Et en reconnaissant un faux cliquetis dans les jolies saccades reliant tous les timbres de la voix de Capolino je savais que ce n’était pas seulement sa voix qui me disait de m’enfuir d’un lieu aussi absolument réel et aussi irréellement vrai que le coeur gémissant d’un caillou abandonné par la joueuse main de l’unique enfant qui de toute éternité ne l’aurait qu’une seule fois caressé; et la voix disait qu’il n’y avait pas d’autre lieu pour comprendre que je devais précipiter ma fuite de ce lieu, parce que c’était ce lieu lui-même qui constituait l’espace vital et peut-être même le nid caché au creux duquel fourmillait l’insatiable progéniture du parfois enivrant et perpétuellement enivré vice de chercher à se perdre en s’égarant dans la contemplation éperdue d’un visage oublié, dont les expressions se réfléchissaient encore dans le miroir de l’anse d’un ruisseau et se déformaient et se reformaient en un nouveau visage chaque fois que l’esprit de son déjà lointain et peut-être déjà très ancien possesseur était traversé par une nouvelle pensée.

***

Plus chaude que l’anneau détaché d’un rayon solaire la main de Capolino entourait ma main pour m’entraîner à l’écart du ruisseau, quand il disait qu'aujourd'hui était le jour enfin arrivé où certains roseaux ne voulaient pas être ces boyaux constitués eux-même par des milliers d’alvéoles enfermant chacune un petit charme du vide qui sanglotait de n’être point perçu comme une  minuscule apparence charmeuse; et ce n’était pas la bouche mais la main de Capolino qui me faisait comprendre combien était encore incalculable le nombre des roseaux refusant de vouloir ressentir ce que ressentaient ces tunnels percés sous la frontière sonore, par où transitaient les serpentants souffles de voix pressées de m’avertir que je ne devais pas me réjouir trop vite en croyant pouvoir partir avec l’aveuglante impatience d’un solitaire déraciné volontaire, vers là-bas où je ne saurais jamais survivre sans accepter de souffrir la constante éventualité d’une absence et sans être forcé de jouir constamment d’une hallucinante et incertaine présence de la fabuleuse machine vivante dont je voyais se reformer et se déformer le visage chaque fois que je me perdais dans la contemplation de l’anse d’un ruisseau à la surface duquel le plongeon d’une autre grenouille dessinait chaque fois un autre clin d’oeil.

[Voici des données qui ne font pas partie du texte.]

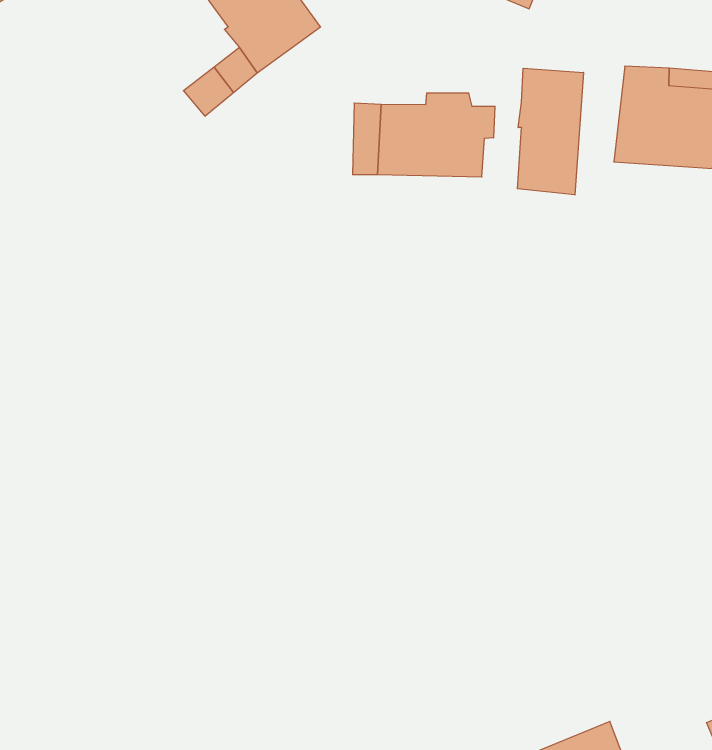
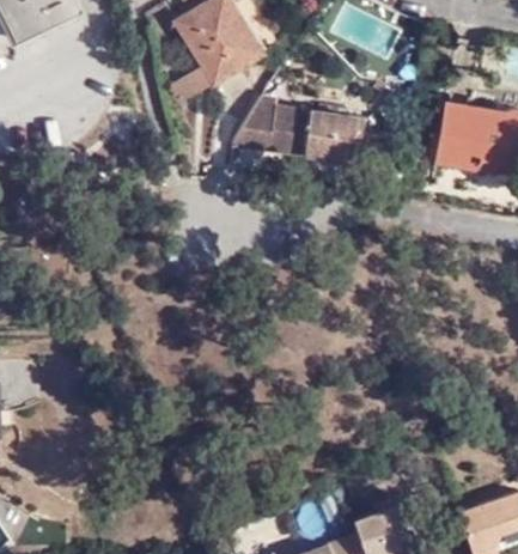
building: [517,68,583,195] -> none
building: none -> [231,97,273,151]

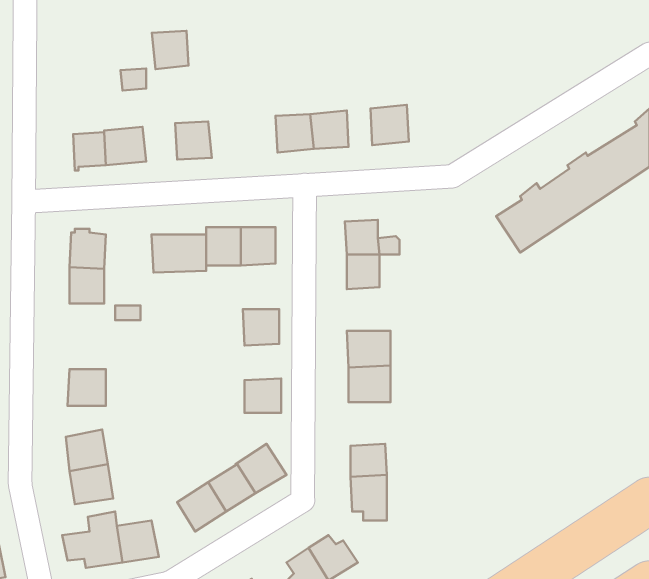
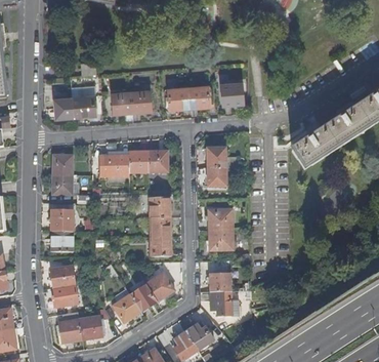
building: [152,31,188,69] -> [130,90,151,112]
building: none -> [52,210,73,231]
building: none -> [151,216,171,237]

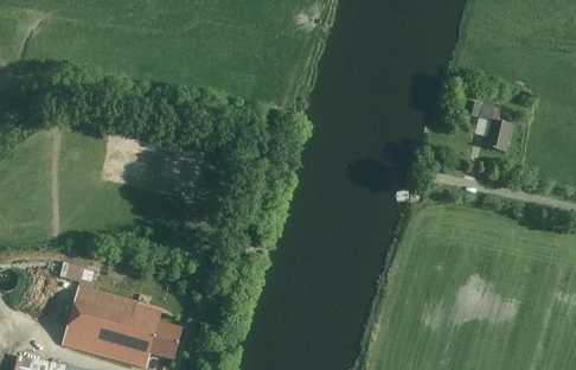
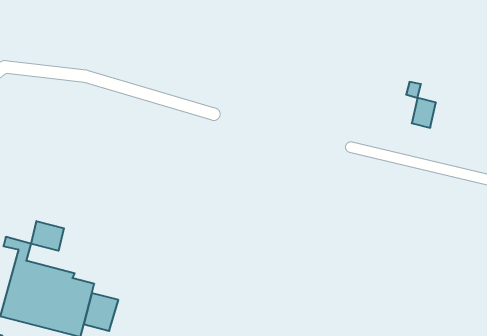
building: none -> [31,221,64,251]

Et en moi brûlait encore la vie qui tant de fois au long de tant d’années avait si brutalement empêché ces mêmes années de doucement finir pour être vraiment finies dans la vérité et la douceur de leur propre fin qu’elles en étaient devenues douloureusement infinies; et maintenant je ressentais une des brûlures de cette vie d’avant comme le souvenir d’une future blessure qui serait guérie parce que longtemps avant d’être blessé j’aurais reçu la force de laisser mon visage accueillir les traits d’un visage absolument étranger mais qui serait entré en moi avec l’étrangeté absolue du plus familier de tous les visages, ce visage que je verrais un jour s’élever d’une flaque d’eau après une grande pluie, ou ce visage qui était peut-être celui dont je venais de sentir frémir les paupières dans la voix de Capolino qui me tirait hors de moi-même comme hors d’une cachette en criant de me dépêcher si je ne  voulais pas être forcé de subir la condition du servile serviteur de l’image d’un visage.